Entendendo isso, sabemos que nossa limitação é suprema e infinitamente libertadora, pois já não há mais o que pode abalar nossa confiança e alegria, pois somos verdadeiramente livres em Cristo. Isso significa que nosso amor não tem finalidade terrena e, portanto, não está limitado às dificuldades da vida, seja vírus ou quaisquer outras circunstâncias.

Por nosso amor maior estar em Deus é que podemos relacionar com todas as coisas mais demais dando a elas o seu valor, seja a família como família, seja o trabalho, como trabalho, amigos como amigos e assim por diante.

Aqui cabe mais um trecho de Tim Keller em seu livro Deus na era secular: "Agostinho (de Hipona) não via nossos problemas como algo que se originava apenas da falta de amor. Também observou que as afeições do coração tem sua devida ordem, e que com frequência amamos mais as coisas menos importantes e vice-versa.

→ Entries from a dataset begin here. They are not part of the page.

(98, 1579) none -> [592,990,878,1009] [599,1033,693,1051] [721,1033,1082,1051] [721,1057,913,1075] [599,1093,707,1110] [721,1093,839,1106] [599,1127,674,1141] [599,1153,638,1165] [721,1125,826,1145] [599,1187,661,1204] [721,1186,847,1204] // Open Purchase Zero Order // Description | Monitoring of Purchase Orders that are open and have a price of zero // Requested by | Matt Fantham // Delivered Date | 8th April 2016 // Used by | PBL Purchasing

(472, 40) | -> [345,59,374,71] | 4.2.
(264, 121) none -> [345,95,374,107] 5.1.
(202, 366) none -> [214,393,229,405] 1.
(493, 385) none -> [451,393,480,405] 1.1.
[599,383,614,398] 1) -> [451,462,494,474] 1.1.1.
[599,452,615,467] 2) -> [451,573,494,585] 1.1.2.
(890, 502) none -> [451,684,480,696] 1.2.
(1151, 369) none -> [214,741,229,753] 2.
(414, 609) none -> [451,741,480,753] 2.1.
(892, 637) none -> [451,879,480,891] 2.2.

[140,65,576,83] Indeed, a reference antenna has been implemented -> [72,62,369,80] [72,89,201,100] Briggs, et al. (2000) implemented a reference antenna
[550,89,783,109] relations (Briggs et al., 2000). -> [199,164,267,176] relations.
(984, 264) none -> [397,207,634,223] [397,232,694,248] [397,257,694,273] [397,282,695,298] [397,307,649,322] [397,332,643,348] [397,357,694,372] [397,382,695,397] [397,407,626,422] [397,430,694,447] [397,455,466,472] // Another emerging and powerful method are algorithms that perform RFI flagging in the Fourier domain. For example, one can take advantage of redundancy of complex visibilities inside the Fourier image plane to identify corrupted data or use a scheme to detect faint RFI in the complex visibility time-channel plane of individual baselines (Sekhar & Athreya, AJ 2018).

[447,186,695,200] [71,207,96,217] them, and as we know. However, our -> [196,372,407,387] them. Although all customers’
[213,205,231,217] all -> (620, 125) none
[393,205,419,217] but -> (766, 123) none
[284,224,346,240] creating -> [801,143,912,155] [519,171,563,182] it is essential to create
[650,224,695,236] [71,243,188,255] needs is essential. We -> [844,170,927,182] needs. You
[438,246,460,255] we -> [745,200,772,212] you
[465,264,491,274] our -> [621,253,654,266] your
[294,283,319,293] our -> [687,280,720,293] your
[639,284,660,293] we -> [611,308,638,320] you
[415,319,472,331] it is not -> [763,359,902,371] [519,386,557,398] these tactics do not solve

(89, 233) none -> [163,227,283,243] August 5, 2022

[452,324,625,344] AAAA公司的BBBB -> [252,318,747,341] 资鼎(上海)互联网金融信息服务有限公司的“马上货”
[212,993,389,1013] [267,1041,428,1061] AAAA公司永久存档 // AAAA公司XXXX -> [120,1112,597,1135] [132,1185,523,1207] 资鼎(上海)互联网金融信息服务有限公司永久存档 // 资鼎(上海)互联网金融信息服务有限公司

Portanto, a infelicidade e a desordem em nossa vida são causadas pela desordem de nossas afeições. Alguém justo e bom "é também alguém que tem sua afeição ordenada [de forma correta], de modo que não ama o que é errado amar e nem deixa de amar o que deve ser amado bem ama demais o que deve ser menos amado (nem ama pouco o que deve ser mais amado)". Como isso funciona? Não há nada errado em amar seu trabalho, mas se você amar mais do que sua família, então suas afeições estão desordenadas e você pode arruinar a família própria. Ou se amar ganhar dinheiro mais do que ama a justiça, então explorará seus empregados, novamente porque suas afeições estão desordenadas.

Que Deus possa abençoar você em tempos de angústia e seu coração pode se encher de esperança.

"Se, pois, o Filho vos libertar, verdadeiramente sereis livres" (Jo 8.36)

Augusto Marques

Em um reflexo sobre o capítulo Cinco do livro de Timothy Keller — Deus na Era Secular: Como céticos podem encontrar sentido no Cristianismo.